Hintergrund des neuen Gebührenmodells ist laut Rau die Kostenstruktur der Abwasserbeseitigung in der VG Nassau. Diese ist geprägt von hohen Fixkosten, wobei Zinsen für Kredite einen großen Anteil ausmachen. Seit 1987 seien rund 55 Millionen Euro in die Abwasserrbeseitigung, also den Bau von Kläranlagen, Verbindungssammlern, Pumperken, Regenüberlaufbecken und Flächenkanälen, investiert worden.
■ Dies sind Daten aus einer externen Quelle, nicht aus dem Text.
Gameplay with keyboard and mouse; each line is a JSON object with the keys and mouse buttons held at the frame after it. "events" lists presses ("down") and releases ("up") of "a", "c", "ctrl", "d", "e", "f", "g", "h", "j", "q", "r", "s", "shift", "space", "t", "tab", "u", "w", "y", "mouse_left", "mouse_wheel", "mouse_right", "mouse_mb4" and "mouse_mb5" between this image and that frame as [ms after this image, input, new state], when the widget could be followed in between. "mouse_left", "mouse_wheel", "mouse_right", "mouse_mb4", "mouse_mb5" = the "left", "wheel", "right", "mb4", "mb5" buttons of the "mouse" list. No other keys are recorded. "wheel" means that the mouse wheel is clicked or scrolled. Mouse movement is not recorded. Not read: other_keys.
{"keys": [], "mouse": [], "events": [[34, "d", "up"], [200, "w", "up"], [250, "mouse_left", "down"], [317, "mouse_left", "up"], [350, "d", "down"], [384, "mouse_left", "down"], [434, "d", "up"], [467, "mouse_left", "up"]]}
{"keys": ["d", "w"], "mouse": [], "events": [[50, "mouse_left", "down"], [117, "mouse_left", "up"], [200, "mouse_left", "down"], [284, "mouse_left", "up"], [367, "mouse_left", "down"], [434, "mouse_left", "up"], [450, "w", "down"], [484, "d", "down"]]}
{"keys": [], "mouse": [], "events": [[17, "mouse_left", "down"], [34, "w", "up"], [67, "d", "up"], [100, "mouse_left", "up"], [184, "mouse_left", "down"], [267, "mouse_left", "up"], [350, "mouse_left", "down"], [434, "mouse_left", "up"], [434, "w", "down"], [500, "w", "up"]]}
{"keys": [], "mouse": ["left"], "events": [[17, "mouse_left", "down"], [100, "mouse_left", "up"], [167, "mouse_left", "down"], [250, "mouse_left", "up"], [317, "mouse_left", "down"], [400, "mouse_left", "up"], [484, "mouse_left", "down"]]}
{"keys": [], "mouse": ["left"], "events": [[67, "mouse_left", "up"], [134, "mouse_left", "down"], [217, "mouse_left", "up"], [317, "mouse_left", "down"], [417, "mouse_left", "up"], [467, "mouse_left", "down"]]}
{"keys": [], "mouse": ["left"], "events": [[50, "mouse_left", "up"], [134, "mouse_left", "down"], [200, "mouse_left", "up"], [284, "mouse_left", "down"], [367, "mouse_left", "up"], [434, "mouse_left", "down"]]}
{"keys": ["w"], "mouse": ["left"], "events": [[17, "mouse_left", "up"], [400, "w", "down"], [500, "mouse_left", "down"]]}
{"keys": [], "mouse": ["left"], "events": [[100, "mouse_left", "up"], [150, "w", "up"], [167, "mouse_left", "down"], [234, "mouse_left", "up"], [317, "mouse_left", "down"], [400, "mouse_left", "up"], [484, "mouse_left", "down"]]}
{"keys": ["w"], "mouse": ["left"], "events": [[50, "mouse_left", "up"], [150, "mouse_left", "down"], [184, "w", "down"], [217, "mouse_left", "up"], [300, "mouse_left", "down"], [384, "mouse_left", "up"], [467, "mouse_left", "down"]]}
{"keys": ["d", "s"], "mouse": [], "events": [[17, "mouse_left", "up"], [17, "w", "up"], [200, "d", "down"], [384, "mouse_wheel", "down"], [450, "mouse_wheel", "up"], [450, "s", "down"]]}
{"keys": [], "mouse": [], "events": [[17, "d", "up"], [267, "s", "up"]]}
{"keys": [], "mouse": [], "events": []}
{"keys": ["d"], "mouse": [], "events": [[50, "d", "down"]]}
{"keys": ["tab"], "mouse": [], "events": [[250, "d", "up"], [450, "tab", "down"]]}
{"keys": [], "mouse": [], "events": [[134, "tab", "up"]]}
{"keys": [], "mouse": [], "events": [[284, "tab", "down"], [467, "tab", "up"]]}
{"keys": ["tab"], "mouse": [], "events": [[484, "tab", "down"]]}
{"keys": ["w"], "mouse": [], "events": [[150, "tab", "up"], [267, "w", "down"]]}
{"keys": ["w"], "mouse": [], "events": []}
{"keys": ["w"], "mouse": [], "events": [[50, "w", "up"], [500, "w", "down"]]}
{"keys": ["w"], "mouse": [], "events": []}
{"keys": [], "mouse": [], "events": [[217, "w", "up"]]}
Kosten, die vor allem über die Schmutzwassergebühr finanziert würden. Da jedoch der Wasserverbrauch seit Jahren zum Teil stark rückläufig sei, habe die Verbandsgemeinde die Schmutzwassergebühr immer weiter erhöhen müssen, um die notwendigen Einnahmen für den Betrieb und die Erneuerung der Abwasseranlagen sicherzustellen. Um den Teufelskreis aus sinkendem Wasserverbrauch und steigenden Gebühren zu durchbrechen, habe der Verbandsgemeinderat den wiederkehrenden Beitrag Schmutzwasser eingeführt, so dass die Werke künftig einen festen Betrag einnehmen, der sich nicht nach dem schwankenden Wasserverbrauch richtet. 35 Prozent der Schmutzwassergebühr soll über den wiederkehrenden Beitrag, 65 Prozent über den Wasserverbrauch abgerechnet werden.